– Как ты себя чувствуешь? – осведомилась Первая Матерь.
– Да так, – отвечала Заря устало и безразлично. – Снилось всякое.
Она встала с кровати, беспардонно прошла прямо сквозь толпу ошалевших, удивленных зевак, добралась до общей кухни, вмиг умяла половину пирога с ягодами и вернулась обратно в кровать, по-прежнему не обращая никакого внимания на всеобщий, по ее же поводу, переполох. Не было сомнений: снова спит, но на сей раз – безо всякого беспокойства.
Знахарь уже ворчливо затянул, что вот-де поэтому и не надо раньше времени, Вторая Матерь не преминула заметить силу Молитвы, и только Первая, рассудив правильно, прогнала всех собравшихся вон. К вечеру этого же дня следы внезапной лихорадки можно было найти только на опаленных ночью простынях, сама девочка утверждала, что ничего и не почувствовала, а в памяти жителей деревни хворь Зари осталась только как пугающее, но быстро и удачно разрешившееся происшествие.
Но через сорок четыре дня болезнь проявила себя вновь, еще пуще прежнего.
От жара Зари дымилась древесина в избе и самопроизвольно зажигались фитили свечей, ее внутренний пламень уже не позволял держаться к ней хоть сколько-нибудь близко, а простыни горели и скукоживались, как подброшенная в костер кора, впрочем, совсем не повреждая кожу самой девочки. К полуночи Заря вновь начала бредить. Матери сокрушались: одним разом беда не обошлась, а Знахарь, не без причины, поминал нечистого. Держа в уме прошлую оказию, с кровопусканием не спешили, и точно: спустя сутки болезнь снова разрешилась сама собой, Заря выглядела усталой и показывала неуемный аппетит, но ничего помимо этого.

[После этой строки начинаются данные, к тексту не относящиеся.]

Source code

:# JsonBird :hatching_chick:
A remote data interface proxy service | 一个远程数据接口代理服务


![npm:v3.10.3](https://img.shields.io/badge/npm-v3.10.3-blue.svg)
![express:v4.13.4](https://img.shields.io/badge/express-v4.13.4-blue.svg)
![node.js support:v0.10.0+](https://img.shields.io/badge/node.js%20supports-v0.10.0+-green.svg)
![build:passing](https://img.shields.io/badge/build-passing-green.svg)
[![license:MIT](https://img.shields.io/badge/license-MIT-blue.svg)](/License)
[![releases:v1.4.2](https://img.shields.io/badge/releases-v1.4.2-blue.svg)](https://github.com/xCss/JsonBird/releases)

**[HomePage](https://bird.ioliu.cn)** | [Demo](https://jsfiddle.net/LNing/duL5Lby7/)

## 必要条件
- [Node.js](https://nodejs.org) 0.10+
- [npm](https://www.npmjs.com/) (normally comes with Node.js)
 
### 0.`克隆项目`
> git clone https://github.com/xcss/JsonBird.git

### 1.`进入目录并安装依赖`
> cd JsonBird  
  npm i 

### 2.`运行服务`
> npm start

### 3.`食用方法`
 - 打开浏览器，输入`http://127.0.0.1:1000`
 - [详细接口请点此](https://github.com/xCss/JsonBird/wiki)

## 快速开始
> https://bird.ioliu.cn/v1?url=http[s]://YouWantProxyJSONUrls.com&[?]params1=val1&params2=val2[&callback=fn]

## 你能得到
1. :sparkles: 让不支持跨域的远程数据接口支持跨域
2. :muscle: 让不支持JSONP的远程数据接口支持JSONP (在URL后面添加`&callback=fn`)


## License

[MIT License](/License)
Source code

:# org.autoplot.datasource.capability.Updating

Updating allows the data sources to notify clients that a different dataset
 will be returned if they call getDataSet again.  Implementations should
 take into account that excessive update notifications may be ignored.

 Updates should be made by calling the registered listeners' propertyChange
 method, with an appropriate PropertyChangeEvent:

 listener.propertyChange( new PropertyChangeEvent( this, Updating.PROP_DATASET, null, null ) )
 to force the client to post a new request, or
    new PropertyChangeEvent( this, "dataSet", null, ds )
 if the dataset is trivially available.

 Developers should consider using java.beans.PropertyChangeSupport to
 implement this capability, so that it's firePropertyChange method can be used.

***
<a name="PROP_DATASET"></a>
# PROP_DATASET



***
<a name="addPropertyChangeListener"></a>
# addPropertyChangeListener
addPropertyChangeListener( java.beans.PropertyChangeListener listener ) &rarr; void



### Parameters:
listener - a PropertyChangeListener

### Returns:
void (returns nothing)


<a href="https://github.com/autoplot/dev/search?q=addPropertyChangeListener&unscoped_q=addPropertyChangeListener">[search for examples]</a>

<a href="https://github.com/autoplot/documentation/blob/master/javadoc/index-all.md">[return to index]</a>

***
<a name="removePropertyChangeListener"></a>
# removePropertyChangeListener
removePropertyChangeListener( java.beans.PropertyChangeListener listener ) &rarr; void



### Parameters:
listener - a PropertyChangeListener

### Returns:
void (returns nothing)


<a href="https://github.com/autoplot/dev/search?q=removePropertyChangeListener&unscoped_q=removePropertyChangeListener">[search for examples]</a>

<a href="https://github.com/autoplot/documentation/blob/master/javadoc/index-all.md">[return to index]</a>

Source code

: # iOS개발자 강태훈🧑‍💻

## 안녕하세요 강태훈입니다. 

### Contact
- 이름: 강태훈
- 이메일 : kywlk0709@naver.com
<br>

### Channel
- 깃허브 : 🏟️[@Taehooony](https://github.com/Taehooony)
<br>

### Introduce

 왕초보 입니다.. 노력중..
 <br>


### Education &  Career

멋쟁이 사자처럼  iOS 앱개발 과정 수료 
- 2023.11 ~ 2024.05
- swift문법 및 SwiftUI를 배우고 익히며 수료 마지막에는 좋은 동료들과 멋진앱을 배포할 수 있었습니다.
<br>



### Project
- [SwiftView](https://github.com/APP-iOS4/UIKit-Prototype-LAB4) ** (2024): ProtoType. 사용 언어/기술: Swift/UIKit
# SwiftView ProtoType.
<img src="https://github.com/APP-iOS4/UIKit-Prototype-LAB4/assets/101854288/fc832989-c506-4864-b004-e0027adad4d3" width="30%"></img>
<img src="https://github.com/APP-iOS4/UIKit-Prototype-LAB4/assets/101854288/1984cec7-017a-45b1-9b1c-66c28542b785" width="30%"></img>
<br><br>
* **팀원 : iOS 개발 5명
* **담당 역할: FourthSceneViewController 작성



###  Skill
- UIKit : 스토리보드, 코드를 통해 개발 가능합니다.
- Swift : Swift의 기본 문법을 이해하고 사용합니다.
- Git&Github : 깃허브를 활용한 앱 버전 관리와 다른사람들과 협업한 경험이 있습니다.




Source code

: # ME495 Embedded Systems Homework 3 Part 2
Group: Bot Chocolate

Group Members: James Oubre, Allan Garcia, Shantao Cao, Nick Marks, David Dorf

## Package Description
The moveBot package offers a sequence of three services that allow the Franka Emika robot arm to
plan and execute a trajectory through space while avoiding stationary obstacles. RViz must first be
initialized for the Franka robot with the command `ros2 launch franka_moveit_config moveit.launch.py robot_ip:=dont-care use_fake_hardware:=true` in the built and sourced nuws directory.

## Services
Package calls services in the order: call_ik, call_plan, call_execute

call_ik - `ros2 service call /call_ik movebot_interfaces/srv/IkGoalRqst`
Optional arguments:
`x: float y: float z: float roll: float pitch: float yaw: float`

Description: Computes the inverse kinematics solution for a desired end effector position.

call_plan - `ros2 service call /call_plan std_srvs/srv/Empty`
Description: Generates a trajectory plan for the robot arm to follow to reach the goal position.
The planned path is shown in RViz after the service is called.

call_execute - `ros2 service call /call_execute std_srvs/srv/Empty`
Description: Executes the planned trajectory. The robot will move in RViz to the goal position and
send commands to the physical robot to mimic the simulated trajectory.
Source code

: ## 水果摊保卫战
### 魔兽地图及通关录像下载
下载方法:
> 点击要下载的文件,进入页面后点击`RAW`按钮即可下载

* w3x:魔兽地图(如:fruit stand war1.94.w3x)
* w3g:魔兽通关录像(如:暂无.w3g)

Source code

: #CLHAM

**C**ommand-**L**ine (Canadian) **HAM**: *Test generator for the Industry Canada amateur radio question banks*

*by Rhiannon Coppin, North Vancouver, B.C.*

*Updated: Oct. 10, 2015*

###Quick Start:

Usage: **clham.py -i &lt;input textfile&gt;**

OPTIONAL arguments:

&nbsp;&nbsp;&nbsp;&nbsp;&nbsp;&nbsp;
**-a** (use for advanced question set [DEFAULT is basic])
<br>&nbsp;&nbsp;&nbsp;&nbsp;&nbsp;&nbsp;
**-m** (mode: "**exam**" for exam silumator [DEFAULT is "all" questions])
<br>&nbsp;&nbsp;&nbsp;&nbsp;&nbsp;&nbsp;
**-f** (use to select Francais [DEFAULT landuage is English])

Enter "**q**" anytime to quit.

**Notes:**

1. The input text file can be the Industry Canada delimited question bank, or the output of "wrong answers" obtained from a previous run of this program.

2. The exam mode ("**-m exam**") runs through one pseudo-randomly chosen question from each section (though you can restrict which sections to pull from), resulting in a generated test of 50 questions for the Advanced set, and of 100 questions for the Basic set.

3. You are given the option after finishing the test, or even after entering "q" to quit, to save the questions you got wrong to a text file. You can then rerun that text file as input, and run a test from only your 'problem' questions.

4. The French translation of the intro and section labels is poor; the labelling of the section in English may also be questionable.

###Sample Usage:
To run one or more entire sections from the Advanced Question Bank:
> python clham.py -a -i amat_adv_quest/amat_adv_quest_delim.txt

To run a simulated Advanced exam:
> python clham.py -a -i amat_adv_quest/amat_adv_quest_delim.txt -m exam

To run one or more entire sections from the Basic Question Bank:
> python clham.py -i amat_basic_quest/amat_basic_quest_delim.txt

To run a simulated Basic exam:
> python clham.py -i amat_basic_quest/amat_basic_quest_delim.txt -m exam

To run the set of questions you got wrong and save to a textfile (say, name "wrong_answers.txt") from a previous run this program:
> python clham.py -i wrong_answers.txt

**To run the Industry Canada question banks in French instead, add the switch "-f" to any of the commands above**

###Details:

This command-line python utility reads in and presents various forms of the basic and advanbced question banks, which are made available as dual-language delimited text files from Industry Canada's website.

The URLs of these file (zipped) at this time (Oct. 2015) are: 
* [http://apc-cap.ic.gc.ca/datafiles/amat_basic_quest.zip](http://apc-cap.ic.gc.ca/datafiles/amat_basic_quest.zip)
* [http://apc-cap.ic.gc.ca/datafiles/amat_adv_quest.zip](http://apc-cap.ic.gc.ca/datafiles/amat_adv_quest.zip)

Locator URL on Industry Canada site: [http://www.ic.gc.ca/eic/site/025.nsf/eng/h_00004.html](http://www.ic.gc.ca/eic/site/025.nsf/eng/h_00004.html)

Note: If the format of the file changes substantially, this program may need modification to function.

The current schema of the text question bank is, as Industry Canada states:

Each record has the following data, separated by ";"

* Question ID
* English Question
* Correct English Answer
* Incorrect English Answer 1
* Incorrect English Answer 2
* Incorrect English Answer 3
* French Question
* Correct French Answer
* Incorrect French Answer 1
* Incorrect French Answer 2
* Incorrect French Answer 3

Как следует выспавшись, Заря пошла играть к реке, никак не напомнив себя болезную.
И еще через полтора месяца лихорадка повторилась, и снова воздух вокруг горел, горела в нем Заря, а взрослые безропотно и ошарашенно наблюдали, не в силах чем-либо помочь рыжеволосой девочке. Здесь, на третий раз, Знахарь и распознал срок – ровно сорок четыре дня, приступ длился около суток, на половине пути Заря становилась беспокойной в бреду. Ничего до и ничего после, кроме голода и утомления, вполне естественных после жара. Он зарылся в книгах и трудах по медицине и врачеванию, проштудировал все, что было написано его предшественниками, но не нашел ни строчки хотя бы отдаленно похожего. Знахарь видел в хвори девочки систему, и эта система доказывала природное начало, но его беспокоило одно: при таком жаре живое должно умереть, но Заря не умирала. Что остается? Божественное или демоническое? Божественное ли?